Thanks @matentzn. .toPython() was the missing piece. Here's a function to convert rdflib.plugins.sparql.processor.SPARQLResult to a DataFrame that converts types:

from pandas import DataFrame
from rdflib.plugins.sparql.processor import SPARQLResult

def sparql_results_to_df(results: SPARQLResult) -> DataFrame:
    """
    Export results from an rdflib SPARQL query into a `pandas.DataFrame`,
    using Python types. See https://github.com/RDFLib/rdflib/issues/1179.
    """
    return DataFrame(
        data=([None if x is None else x.toPython() for x in row] for row in results),
        columns=[str(x) for x in results.vars],
    )

sparql_results_to_df(results)

Another option would be to call .toPython() on the column names, but that prefixes them with ?, which I'm guessing is not what most users want.

Note that the @white-gecko solution does not deal with the data types in literals in any way; its not wrong, just something to note.

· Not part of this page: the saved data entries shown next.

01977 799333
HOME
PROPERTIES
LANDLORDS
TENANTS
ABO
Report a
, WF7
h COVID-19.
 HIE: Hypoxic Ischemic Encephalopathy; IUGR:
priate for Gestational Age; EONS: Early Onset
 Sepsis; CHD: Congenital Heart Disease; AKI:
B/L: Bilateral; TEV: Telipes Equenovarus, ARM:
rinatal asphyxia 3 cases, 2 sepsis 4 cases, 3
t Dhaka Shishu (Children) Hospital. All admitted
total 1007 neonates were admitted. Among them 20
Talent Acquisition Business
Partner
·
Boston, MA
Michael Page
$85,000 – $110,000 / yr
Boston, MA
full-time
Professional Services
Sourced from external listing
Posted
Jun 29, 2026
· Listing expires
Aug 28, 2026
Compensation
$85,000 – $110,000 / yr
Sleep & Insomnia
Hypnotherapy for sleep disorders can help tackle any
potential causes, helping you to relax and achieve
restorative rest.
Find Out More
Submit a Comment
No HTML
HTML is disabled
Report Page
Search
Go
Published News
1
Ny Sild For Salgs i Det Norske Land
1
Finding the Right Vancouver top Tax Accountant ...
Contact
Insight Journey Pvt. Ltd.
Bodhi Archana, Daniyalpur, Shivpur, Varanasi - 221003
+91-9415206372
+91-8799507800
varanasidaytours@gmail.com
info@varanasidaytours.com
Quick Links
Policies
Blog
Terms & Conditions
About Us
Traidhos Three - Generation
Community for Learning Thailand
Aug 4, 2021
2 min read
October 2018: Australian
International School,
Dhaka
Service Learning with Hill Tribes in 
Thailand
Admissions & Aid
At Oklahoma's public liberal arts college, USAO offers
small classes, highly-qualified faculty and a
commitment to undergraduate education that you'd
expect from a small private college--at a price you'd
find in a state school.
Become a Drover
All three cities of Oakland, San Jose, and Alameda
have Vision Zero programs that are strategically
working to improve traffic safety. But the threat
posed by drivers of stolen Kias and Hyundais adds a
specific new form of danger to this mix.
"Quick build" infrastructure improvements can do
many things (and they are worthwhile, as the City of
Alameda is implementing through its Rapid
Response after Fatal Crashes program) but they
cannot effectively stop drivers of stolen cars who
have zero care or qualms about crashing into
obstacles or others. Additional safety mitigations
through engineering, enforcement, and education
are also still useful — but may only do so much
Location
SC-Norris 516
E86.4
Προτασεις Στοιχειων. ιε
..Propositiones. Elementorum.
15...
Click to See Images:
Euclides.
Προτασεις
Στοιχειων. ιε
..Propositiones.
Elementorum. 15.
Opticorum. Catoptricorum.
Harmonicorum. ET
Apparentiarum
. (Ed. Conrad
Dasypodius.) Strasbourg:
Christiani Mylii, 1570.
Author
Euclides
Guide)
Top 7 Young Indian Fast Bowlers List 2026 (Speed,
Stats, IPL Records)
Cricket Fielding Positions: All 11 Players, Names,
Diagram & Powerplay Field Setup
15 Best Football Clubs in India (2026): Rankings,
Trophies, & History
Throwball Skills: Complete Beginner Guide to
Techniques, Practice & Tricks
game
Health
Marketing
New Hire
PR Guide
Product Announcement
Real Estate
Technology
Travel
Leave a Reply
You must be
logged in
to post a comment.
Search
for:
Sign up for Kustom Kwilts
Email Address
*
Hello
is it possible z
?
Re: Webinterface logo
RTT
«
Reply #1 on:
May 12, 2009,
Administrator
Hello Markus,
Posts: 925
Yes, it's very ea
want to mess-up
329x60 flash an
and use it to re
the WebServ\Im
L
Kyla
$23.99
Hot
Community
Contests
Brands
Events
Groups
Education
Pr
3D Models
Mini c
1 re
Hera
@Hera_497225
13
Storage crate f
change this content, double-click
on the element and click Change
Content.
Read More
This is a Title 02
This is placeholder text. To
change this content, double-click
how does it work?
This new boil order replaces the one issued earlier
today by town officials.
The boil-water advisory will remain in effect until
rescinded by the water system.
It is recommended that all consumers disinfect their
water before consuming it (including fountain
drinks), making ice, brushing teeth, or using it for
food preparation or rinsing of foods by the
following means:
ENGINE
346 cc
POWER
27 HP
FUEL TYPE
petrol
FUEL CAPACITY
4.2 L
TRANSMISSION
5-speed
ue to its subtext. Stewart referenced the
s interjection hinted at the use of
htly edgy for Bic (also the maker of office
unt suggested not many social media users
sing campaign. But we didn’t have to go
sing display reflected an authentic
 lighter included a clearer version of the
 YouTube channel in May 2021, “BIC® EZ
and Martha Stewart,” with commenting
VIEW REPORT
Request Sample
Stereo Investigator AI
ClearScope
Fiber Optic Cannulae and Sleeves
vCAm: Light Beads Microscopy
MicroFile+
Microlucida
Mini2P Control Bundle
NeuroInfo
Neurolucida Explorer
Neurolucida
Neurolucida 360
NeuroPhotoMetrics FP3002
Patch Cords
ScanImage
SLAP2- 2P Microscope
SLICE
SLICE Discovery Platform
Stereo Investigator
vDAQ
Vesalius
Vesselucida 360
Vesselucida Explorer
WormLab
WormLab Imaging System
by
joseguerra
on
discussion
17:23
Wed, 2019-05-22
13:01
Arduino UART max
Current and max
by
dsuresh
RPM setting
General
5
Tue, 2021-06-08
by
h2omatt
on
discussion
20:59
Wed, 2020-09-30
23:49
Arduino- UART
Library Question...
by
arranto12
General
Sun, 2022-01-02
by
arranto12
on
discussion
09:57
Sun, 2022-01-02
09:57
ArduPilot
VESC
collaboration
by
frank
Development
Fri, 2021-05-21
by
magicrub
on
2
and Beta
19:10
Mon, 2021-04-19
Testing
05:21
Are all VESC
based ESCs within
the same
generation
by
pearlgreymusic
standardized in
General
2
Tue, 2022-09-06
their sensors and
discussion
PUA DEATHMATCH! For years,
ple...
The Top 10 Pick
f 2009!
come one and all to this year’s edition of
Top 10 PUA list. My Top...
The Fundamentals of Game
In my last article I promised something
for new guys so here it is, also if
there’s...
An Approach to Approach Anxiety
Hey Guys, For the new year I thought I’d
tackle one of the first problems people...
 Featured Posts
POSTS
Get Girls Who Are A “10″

Yes, I imagine almost all users will want to convert types when creating a DataFrame. Also noting that method is equivalent (besides column order preservation) to the first method in my comment above, which also explains why its deficient:

# renders properly in notebooks, but DataFrame values are rdflib objects rather than python primatives
pd.DataFrame(results.bindings)

dhimmel avatar Oct 06 '20 14:10 dhimmel

see https://github.com/WolfgangFahl/pyLoDStorage/issues/25 - just use pyLodStorage and you'd be all set

WolfgangFahl avatar Aug 16 '21 18:08 WolfgangFahl

How to remove the namespace from the SPARQL result? the encoding method is not working

Gautamshahi avatar Apr 09 '23 22:04 Gautamshahi

@Gautamshahi - please give more details ... Did you use pyLodStorage or are you still refering to the open issue in sparqlwrapper - what's your input and what is your query and what did you try? Since you asked a question stackoverflow might be a better place to do that see https://stackoverflow.com/questions/tagged/sparqlwrapper

WolfgangFahl avatar Apr 10 '23 17:04 WolfgangFahl